NFL games are too time-consuming
It seems fans are also getting fed up with the length of NFL games. The average game time in 2015 was 3 hours, 9 minutes and 26 seconds, according to The Oregonian, which was about 4 minutes longer than the average run time in 2014.
3+ hrs to play 1 hr of game time, too many commercials, and awful/inconsistent officiating. This is why @NFL ratings are down.
— Shan Caruso (@schman_317) November 13, 2016
Problem with NFL ratings is scheduling bad and meaningless matchups; 2 many commercials 2 often; too many penalties; bad officiating
— Teri DeLoache Tanner (@terideloache) November 15, 2016
@NFL too many commercials, too many reviews and too many penalties = a terrible viewing experience. This is why your ratings are down
— Rodney Street (@Rodney_Street) November 13, 2016
These longer games are partially due to the NFL’s new rules about reviewing touchdowns and interceptions, but as Van Pelt added, advertisements are playing an increasingly bigger role in this as well.
“You cannot continue to have touchdown, extra point, commercial, kickoff, commercial. It makes the live-viewing experience impossible. And it’s why nobody watches anything but the RedZone.”
NFL on the rebound?
Whatever factors were affecting the NFL’s ratings through the first half of the season seem to be inconsequential now, as ratings are back on par with previous years.

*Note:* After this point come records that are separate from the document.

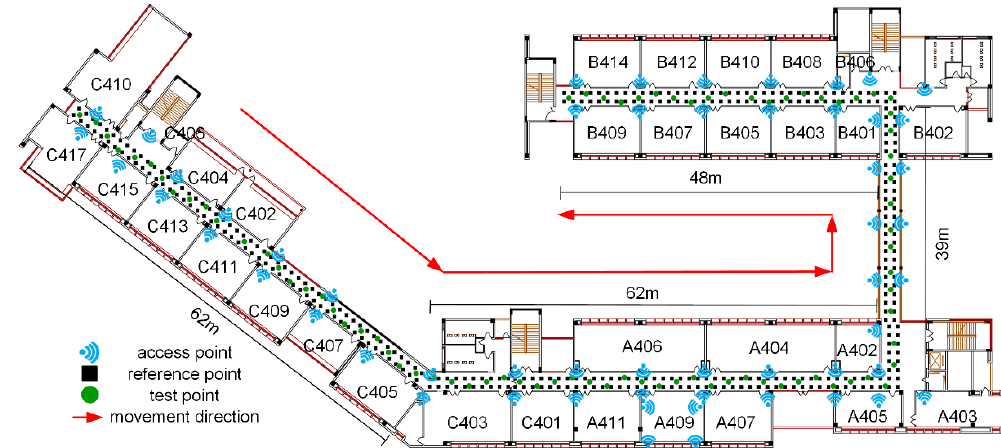
Figure 6. The layout of experimental testbed, where blue signal symbol denotes WiFi access point, solid black rectangle refers to reference point, solid green dot is test point, and the red arrow shows movement direction.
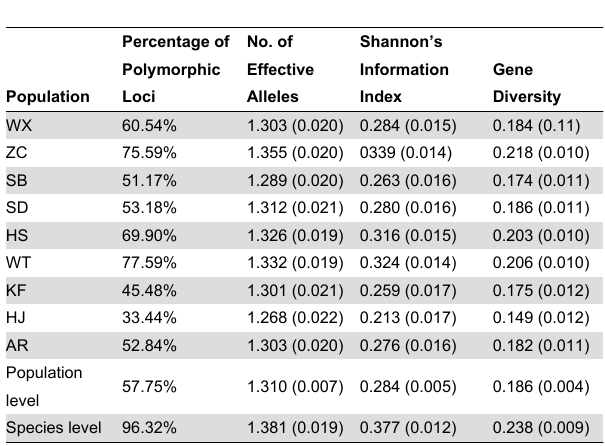
Table 3. Analysis of the genetic variation of P. eryngii var. tuoliensis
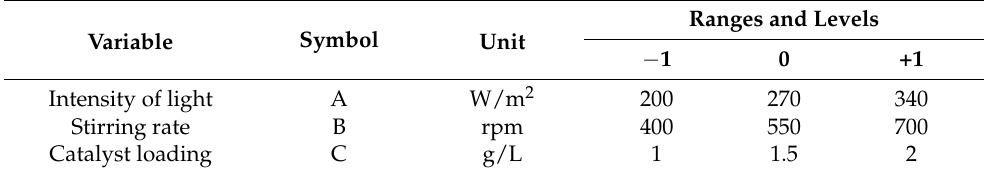
Ranges and Levels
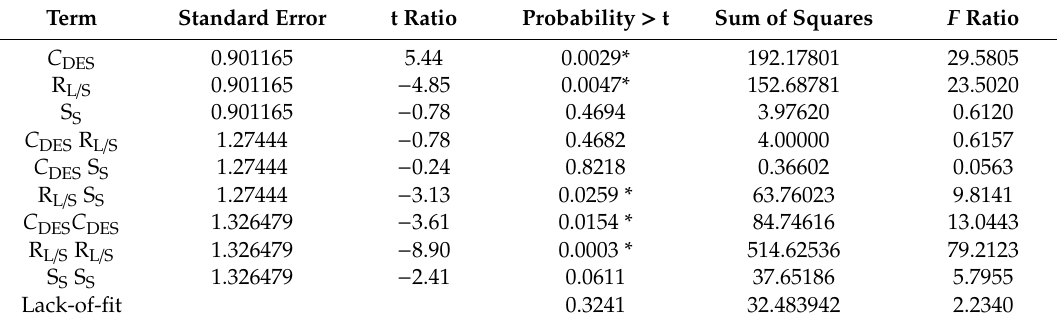
Statistical information on the model constructed on the basis of Box–Behnken experimental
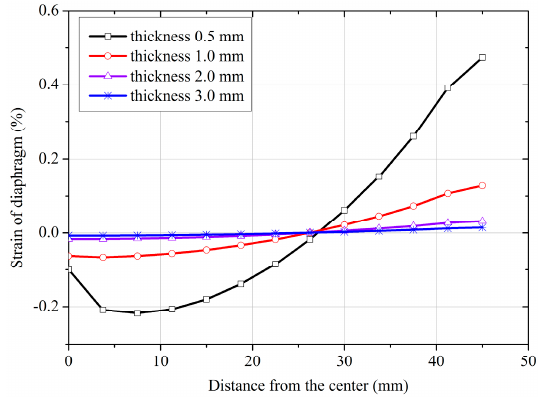
Figure 6. Simulation strain across the diaphragm for different thicknesses of the diaphragm.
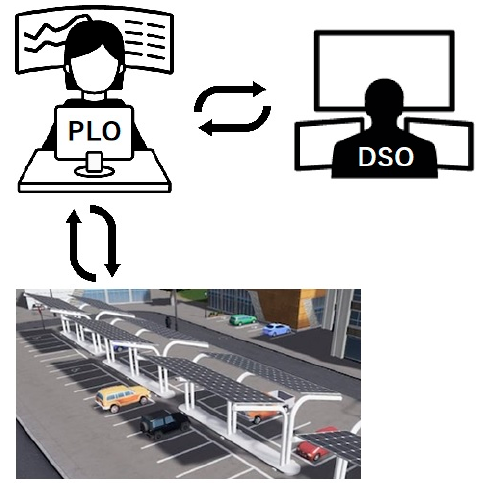
Figure 1. Interaction between PLO, DSO and PEV.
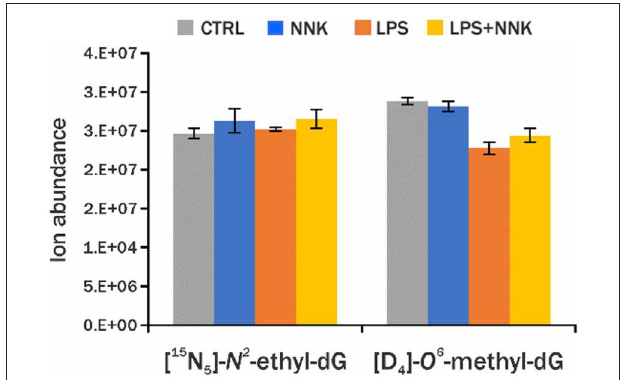
FIGURE 4 | Blue, orange, gray, and yellow histograms are levels of DNA adducts internal standards ([ 5 N 5 ]- N 2 -ethyl-dG, [D 4 ]- O 6 -methyl-dG) detected in lung sample from controls and animals treated with NNK, LPS, and LPS + NNK,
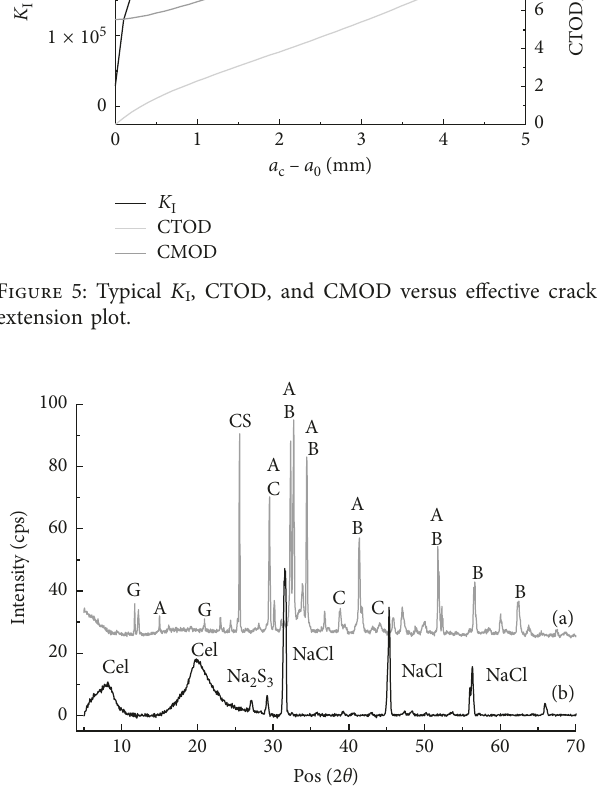
Figure 6: X-Ray diffraction pattern of (a) cement and (b) VMA 2H 2 O); CS: anhydrite (CaSO 4 ); (Cel: cellulose; G: gypsum (CaSO 4 · A; alite; (B) belite; C: calcite; cps: counts per second).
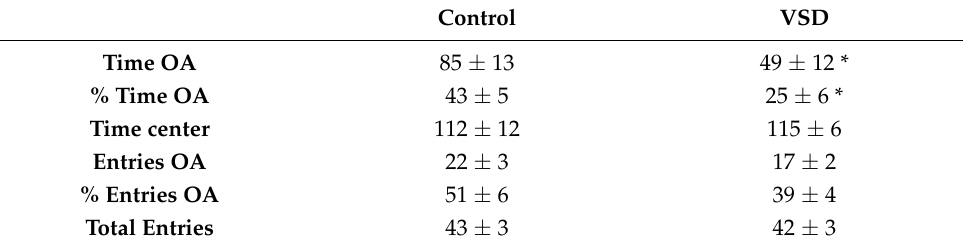
Table 1. VDS increases anxiety in female mice. * p < 0.05 significant difference compared to the control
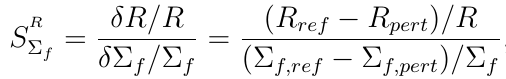
Table 4: Relative sensitivity coefficients for k , power in central assembly P peripheral assembly P with respect to Σ in the various groups adopted, estimated directly 5 f with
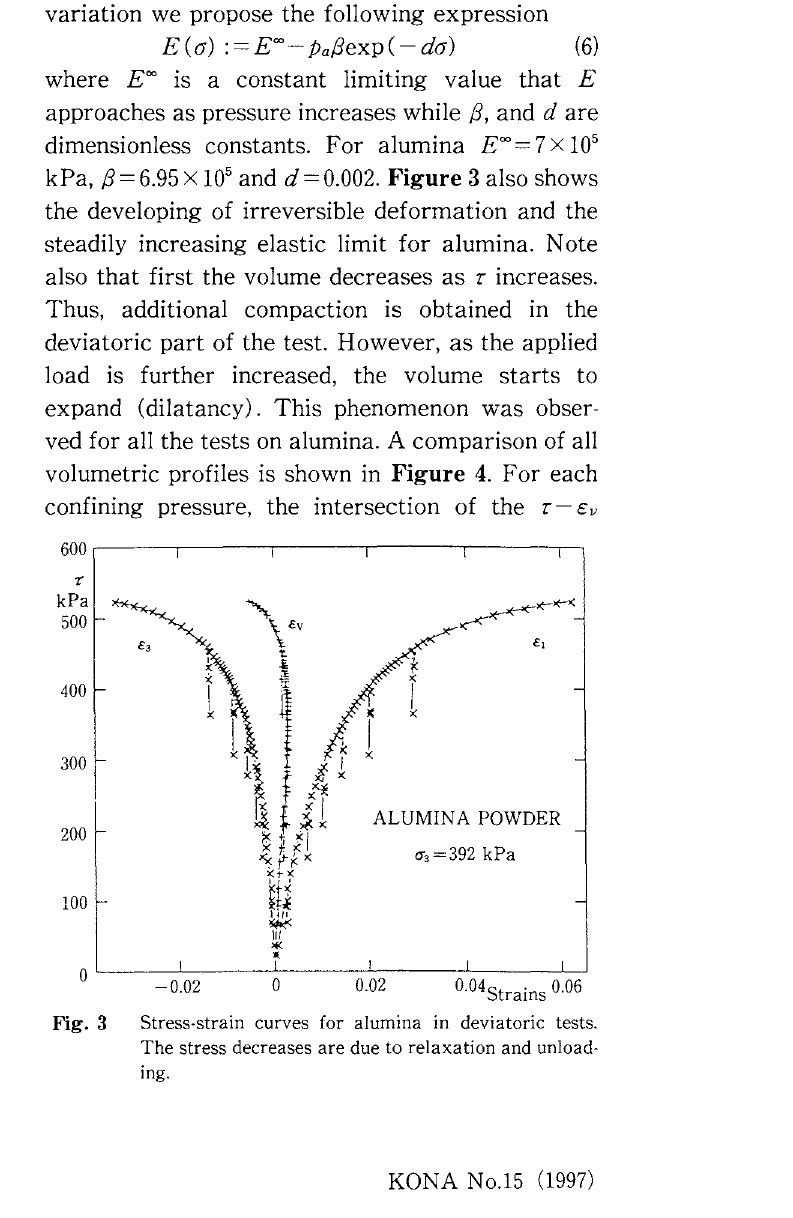
Fig. 3 Stress-strain curves for alumina in deviatoric tests. The stress decreases are due to relaxation and unload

So maybe the NFL isn’t doomed after all, which is what ESPN President John Skipper has been trying to convince his viewers.
“I’m not worried,” Skipper said. “The reason sports will continue to thrive is the popularity of sports, the passion of fans, and the value of sports to marketers and to distributors has never been higher,”
And maybe the NFL’s ratings could be even higher if kickers stopped missing their sub-30 yard field goal attempts.